China to host maritime drill with ASEAN
China is to host a maritime security exercise in the East China Sea next month, sources from the Maritime Safety Administration said yesterday.
"The exercise, to be held on July 7, will focus on assistance and salvage in maritime accidents, anti-terrorism operations at sea and disposal of oil leaks in possible vessel collisions," said Qiu Ming, a press official from the maritime safety authority.
More than 40 vessels and four maritime helicopters are expected to participate, as will Japanese and South Korean vessels, Qiu said.
Maritime exercises are held every year, but this year's manoeuvre will be the "largest one of its kind," according to Qiu.
Officials from the International Maritime Organization and the Association of Southeast Asian Nations (ASEAN) will be invited to observe as the nation works to consolidate maritime transport co-operation with international communities.
"The exercise is also part of the partnership between China and ASEAN members in maritime transport," Qiu said.
Both sides agreed last November to further strengthen the alliance in construction of transport infrastructure, transport facilitation and maritime safety and security.
"Aiming at improving the efficiency of marine rescue forces, the exercise will help intensify the regional partnership in the field to ensure maritime safety and security," Qiu said.
Currently, China has around 2,000 professional maritime rescue and salvage workers, but commercial and fishing vessels are also an important part of the search and salvage force.
With the increase in oil transport at sea each year, the risk of maritime accidents grows accordingly.
On April 4, a Portuguese oil tanker carrying about 120,000 tons of crude oil from Yemen struck a rock and became stranded off Dalian Port in Northeast China's Liaoning Province.

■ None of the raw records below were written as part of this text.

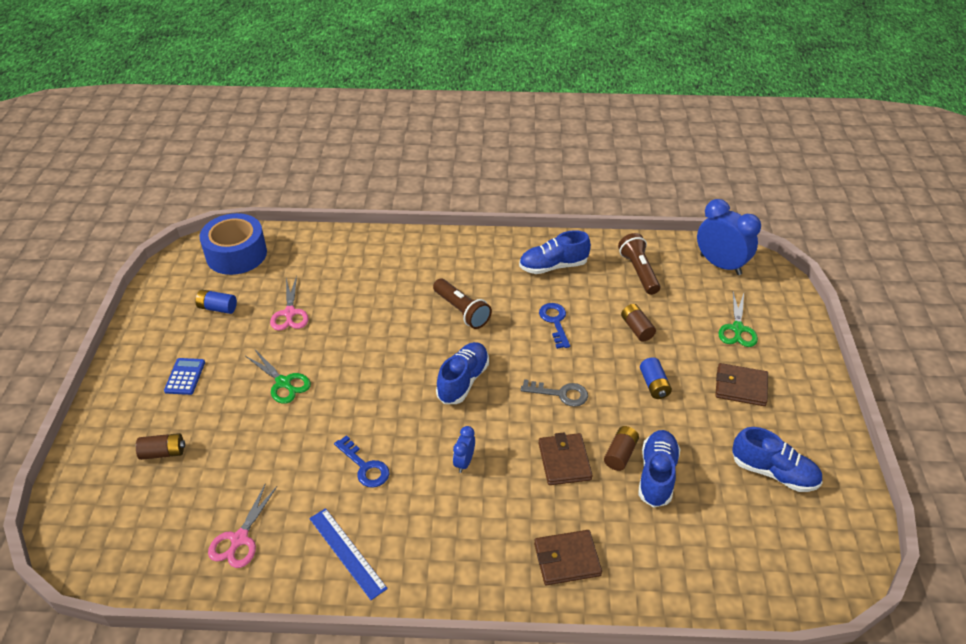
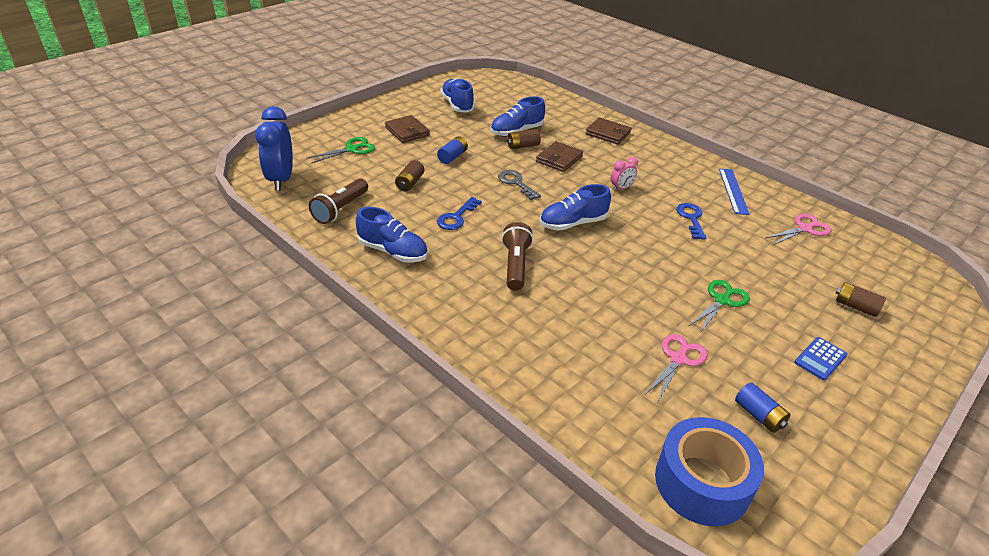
camera: 140 degrees left, 5 degrees down
(283, 383) = (722, 300): green scissors -> green scissors turned 45 degrees clockwise
(464, 462) = (621, 188): blue clock -> pink clock

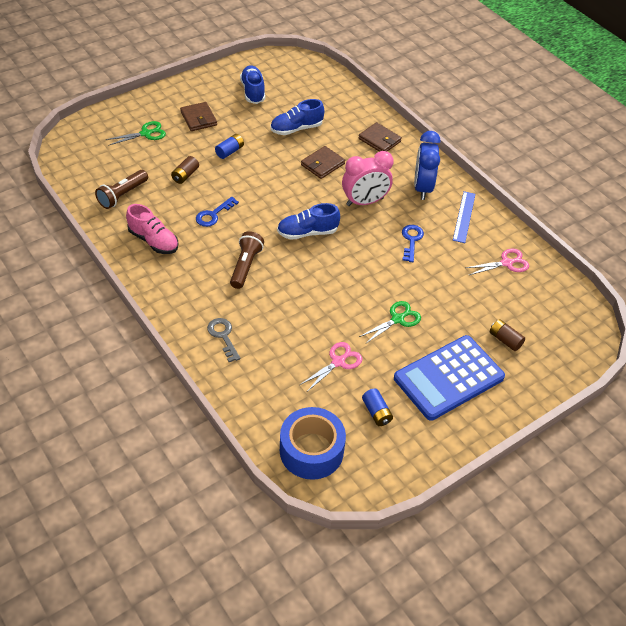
camera: 10 degrees right, 10 degrees up
(281, 179) = (81, 159): blue clock -> blue clock (422, 188)
(393, 251) = (153, 241): blue shoe -> pink shoe
(516, 183) = (275, 186): grey key -> grey key (223, 336)
(523, 146) = (296, 146): brown battery -> none
(621, 188) = (364, 202): pink clock -> pink clock, size x2.06
(820, 359) = (448, 378): blue calculator -> blue calculator, size x2.49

Thanks to the immediate response of the local maritime safety bureau, the Portugal-registered Arteaga, a 273.4-metre-long, 43.2-metre-wide crude oil tanker, was helped out of trouble and caused no serious pollution.
According to official statistics, more than 100 million tons of crude oil are transported by sea every year, and more than 200 oil tankers travel the nation's sea areas every day.
"China is planning to set up a compensation fund to guarantee that the cost of cleaning up possible oil leaks from vessel collision accidents will be paid," Qiu said.
An international forum will be held in Shanghai two days before the exercise, when government officials and experts will discuss where the fund should come from and how to allocate the money, he said.
According to international practice, ship owners and the consignor of the cargo should pay for any possible marine pollution resulting from oil leakages.
Currently, the nation lacks a mechanism to deal with compensation in the event of an oil leak.